More recently, I had a student that does have autism. When I disclosed to the class that my mother had cancer and I needed to occasionally take off to take her to her chemotherapy appointments, this young man came up to me and said, “Cherish the time you have with your dear mother.” Hell, not many adults I knew took the time to tell me that. I would dare RFK Jr. to stand in front of this young man’s father, a Marine, and tell him that his child has destroyed their family. I have a feeling that would not end so well.
People with all kinds of abilities make this world a much better place. The people that I have written about here, and so many more, have had a profound impact on my life. So, when someone says something degrading about people with autism, I take great offense on behalf of every single person with disabilities that I have worked with for the past thirty years, and my sister who has impacted the trajectory of my entire life.
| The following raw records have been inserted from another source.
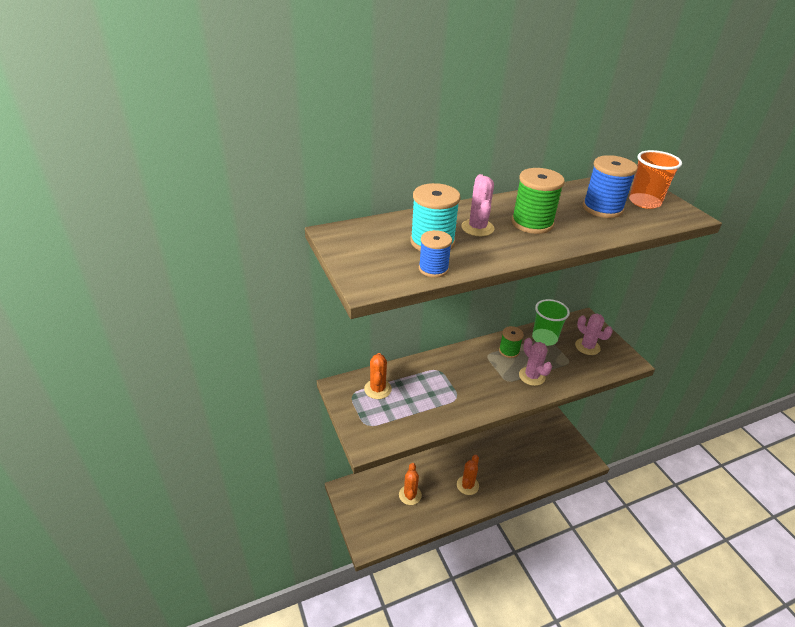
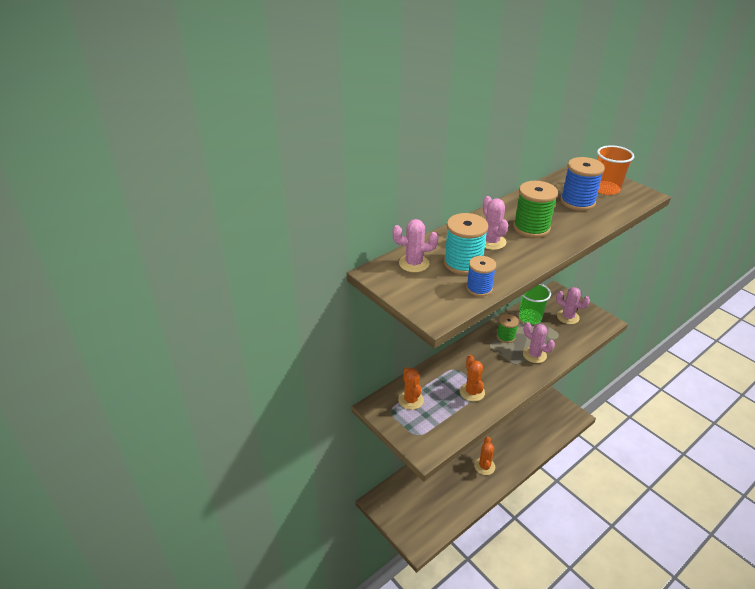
camera: 15 degrees left, 0 degrees up
orange cactus [399,463,422,505] -> orange cactus moved to [460,355,485,402]
none -> pink cactus [393,219,438,273]

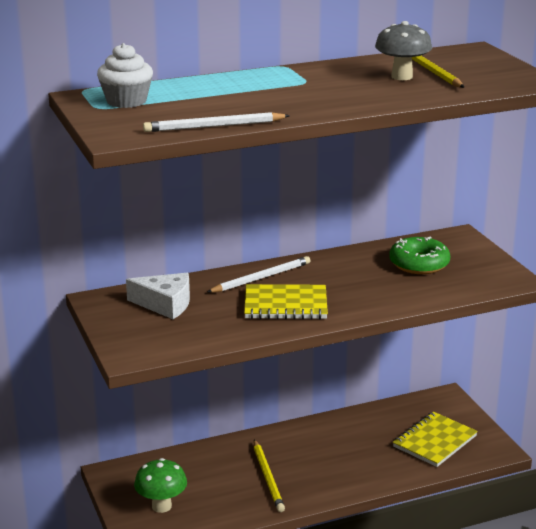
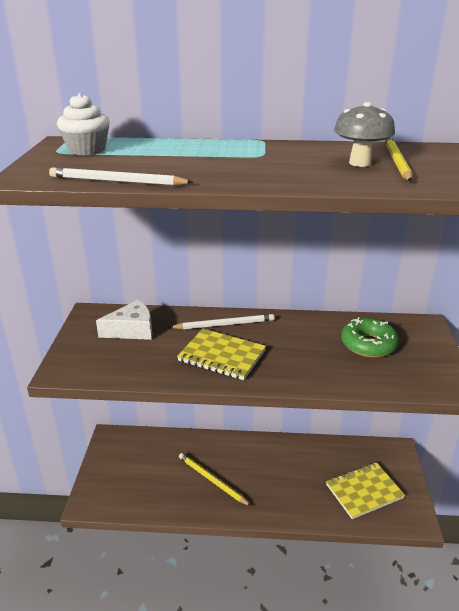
camera: 25 degrees right, 5 degrees up
white cheese [126,273,190,319] -> white cheese turned 60 degrees counterclockwise [96,300,152,340]
green mushroom [134,458,187,513] -> none
yellow pencil [254,439,285,512] -> yellow pencil turned 120 degrees clockwise [179,453,251,506]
Perhaps something has finally happened that has woken others up and finally made them realize that all of the pushback against this administration was never about democrats against republican, or liberals against conservatives, or left against right, but something much deeper. It is about right vs wrong. It is about morals and ethics, and not wanting leaders who are harmful to all of us. Leaders who lack any emotional intelligence. This has never been about winning or losing. However, we have lost something. We have lost our dignity as a nation if we accept the type of behavior that we are witnessing now from our appointed leaders.